### Activities
**1.** Print everything in the spindle setup forum post from "Ports and Pins/Spindle" down to "axis drive already.".
**2.** Carry on the forum discussion about spindle step/direction setup from the point where it stops.

### Source passage
......

A bit like Hood - no experience with these, but:

Ports and Pins/Spindle SetUp - check the delays for Spin Up and Spin down, and the Relay off setting. I assume you are using the Spindle drive step/direction, not an axis drive already.

As a matter of interest try this on an axis step/dir output, drive it as though you would an axis and see if you have the same effect - to see if this is an electronic problem or a mechanical one. If you use a fairly high steps per inch, and do a G0 A1000 or something similar and see if, at the end of the move it stops dead or decelerates down.

My spindle motor drive has a brake - which you can set or leave. On brake it stops very quickly (which I assume is for safety) - so is there something in the drive electronics, or even the motor, which stops it dead if the step pulses are missing. I must admit, although it is fitted, I prefer to let the spindle slow down itself - it is easier on the nerves.
Not me driving the engine - I'm better looking.
Re: Newby with a question about Spindle Step/Dir setup
« Reply #3 on: October 19, 2008, 01:35:52 AM »
I am using the Spindle drive step/direction and not the axis drive.  My axis drives do accel and decel nicely like they should.  The spindle motor will accel just like I have it set up in the motor tuning and I thought should decel just the same but that is not the case.  Another thing that happens when changing spindle speed from lets say 1000rpm to 500rpm is that is immediately changes and when going from 500rpm to 1000rpm it will accel nicely up to the new speed.

......

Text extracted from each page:
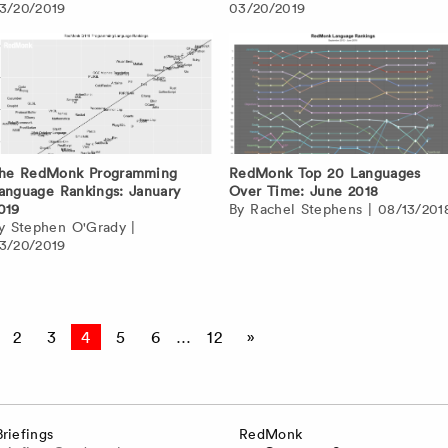
3/20/2019
03/20/2019
he RedMonk Programming
RedMonk Top 20 Languages
anguage Rankings: January
Over Time: June 2018
019
By
Rachel Stephens
|
08/13/201
By
Stephen O'Grady
|
3/20/2019
2
3
4
5
6
…
12
»
Briefings
RedMonk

......

### Exercise answers
**1.**
Ports and Pins/Spindle SetUp - check the delays for Spin Up and Spin down, and the Relay off setting. I assume you are using the Spindle drive step/direction, not an axis drive already.

**2.**
Re: Newby with a question about Spindle Step/Dir setup
« Reply #4 on: October 19, 2008, 11:27:52 PM »
Sounds like something that needs to be addressed in Mach. I've got a tormach that runs Mach3 - It's got the analog spindle. They run it as step/direction though, and I assume that the step signal must just go in to some charge pump or something and get fed in to the VFD as an analog signal.... but same deal. An increase in speed is nice and gentle. A decrease bumps, thumps, etc. I assume with a true servo, this would be a pretty violent thing.

I notice that on the VFD, I have to set the decel pot carefully. I needed a replacement VFD back a few months ago (under warranty YAY!) and I had to tune it. The Accel pot could be set almost anywhere, because Mach was ramping it up, but if I set the Decel pot wrong, when I reduced speed a lot or stopped, the VFD would error out with an overvolt. The motor was generating too much juice in the process of slowing down too quickly, and was literally acting like a generator. They all (motors) do this of course, so it needs to be addressed.